The courts have long recognized that an offender’s Indigenous heritage needs to be considered when sentencing Indigenous offenders.
This reflects the fact that the realities of Indigenous people, including discriminatory treatment that has resulted in problems including lower educational attainment and incomes, and higher rates of substance abuse and incarceration, must be considered in order to determine an appropriate sentence in the individual circumstances of the case. This raises the question of whether the consideration of an offender’s Indigeneity extends to other aspects of the criminal justice process.
This article looks at the important recent decision of the Court of Appeal for Ontario in R. v King, which provided some clarity on this question in the context of applications during the trial to exclude evidence of prior convictions.
Gladue principles are considered when sentencing Indigenous offenders
Section 718.2(e) of the Criminal Code requires sentencing judges to consider all available sanctions other than imprisonment and to pay “particular attention to the circumstances of Aboriginal offenders”.
In the landmark 1999 decision of R. v Gladue, the Supreme Court of Canada recognized that the purpose of this section was to respond to the problem of the overrepresentation of Indigenous people in prison.
The Supreme Court said that sentencing judges must consider the unique systemic or background factors that may have played a part in bringing the particular Indigenous offender before the courts and the types of sanctions that may be appropriate because of their Indigenous heritage or connection.
Gladue principles have since been used in other contexts
Since the Gladue decision was handed down, similar principles have been used in other contexts to inform exercises of decision-making.
A consideration of the realities of the Indigenous people appearing before decision-makers in the criminal justice system has been applied in contexts including bail hearings, extradition hearings and parole hearings.
Indigenous man who had difficult background shot and killed university student
The case of R. v King concerned an Indigenous man who shot and killed a person in downtown Hamilton. The accused was 19 years old and “had a very difficult background” according to the Court – his parents were alcoholics and he was placed into foster care. He had an extensive criminal record, no fixed address and multiple drug addictions.
After the accused was violently robbed, he purchased a gun to protect himself. On the day in question, after consuming crystal methamphetamine and alcohol, he went to sell drugs to a new client.

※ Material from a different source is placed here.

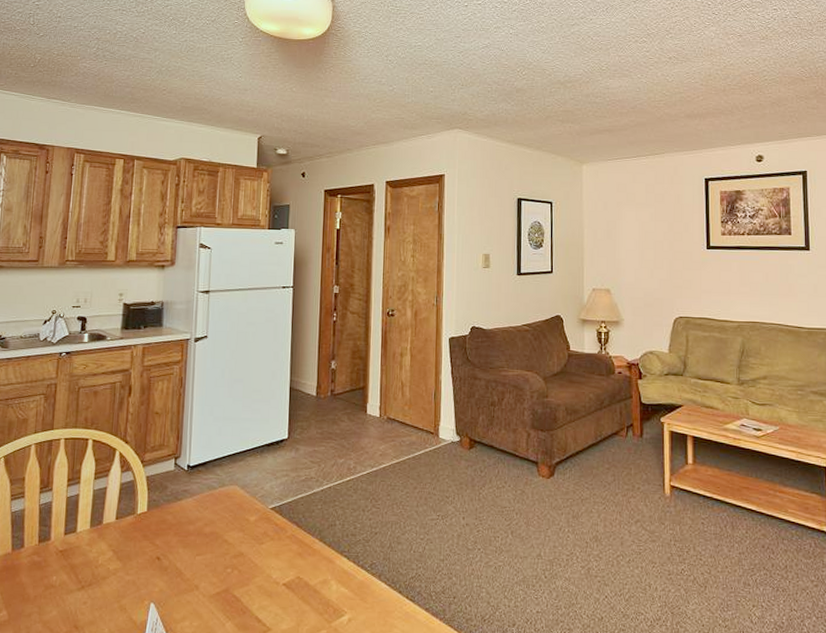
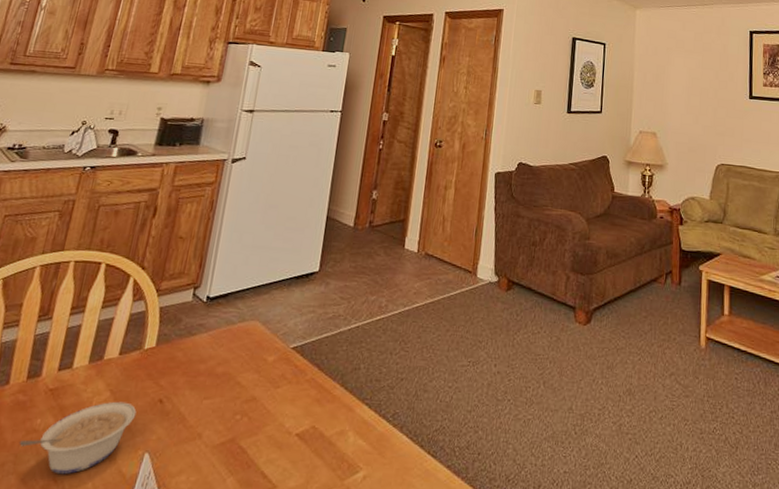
legume: none [40,559,138,623] -> present [19,401,137,475]

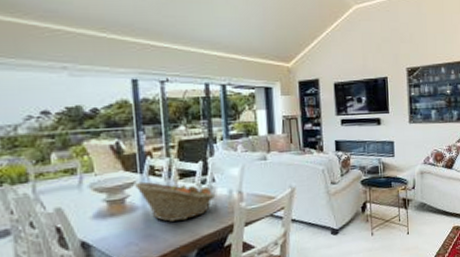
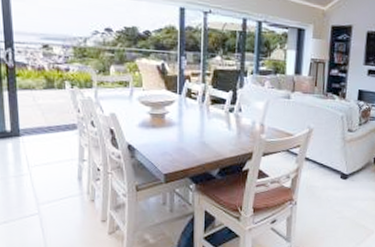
fruit basket: present [134,181,216,222] -> none [173,101,241,141]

En route, the accused had an altercation with a group outside a mosque. After showing his gun to try and defuse the situation, a young university student from this group ran after him and the accused turned and fired his gun, killing him.
After being acquitted, Crown appealed arguing that prior convictions should not have been excluded
The accused was charged with second-degree murder. He testified at trial that he believed the victim had a gun and argued self-defence. The jury returned a verdict of not guilty, however, the Crown appealed the acquittal on several grounds.
The accused had 29 convictions, including eight as an adult. When an accused chooses to testify, they place their credibility at issue, which normally allows the Crown to adduce evidence of prior convictions. However, this can cause significant prejudice and the trial judge can exclude convictions where the prejudicial effect outweighs the probative value arising from the criminal record.
The accused in this case brought an application to exclude some of the convictions, arguing:
“that because of the [accused’s] Indigeneity, if the jury were to learn about the extent of his criminal record, there was a heightened risk that it could cause an increased degree of prejudice to him”.
The trial judge excluded many of the convictions, including all those related to assault, relying on the Gladue principles.
Parties agreed on the need to consider the realities of the Indigenous accused
On appeal, the Crown argued that the judge erred in the methodology he used when considering those principles.
The Court of Appeal noted that the parties agreed that trial judges hearing an application to exclude convictions ought to take account of the “realities of an Indigenous accused appearing before them, including the consequences of overt and systemic racism experienced by Indigenous people”. However, the parties disagreed over how to operationalize this.
Court decided trial judge’s consideration of Gladue principles was appropriate; dismissed the Crown’s appeal
The Court of Appeal explained that trial judges consider four factors when deciding applications to exclude convictions – the nature of the convictions, the similarity between the convictions and the charge faced, how recent the convictions were, and the risk of presenting a distorted picture to the jury.
Several of these factors may require further specifics to be considered in order to put the judge in a position to assess the probative value and prejudice of admitting the convictions. The Court explained:
“For the purposes of the analysis, it does not matter whether the application of the Gladue principles is conceptualized as a separate step in the … analysis or a further specification of the existing … factors – the substance of the analysis will be the same.”
For example, when it comes to assessing prejudice, trial judges are required to take notice of the fact that Indigenous people are often subject to racism, which prevents the jury from evaluating their credibility accurately.
The Court dismissed the Crown’s appeal in this case, finding that the trial judge correctly considered the accused’s Indigeneity and personal circumstances.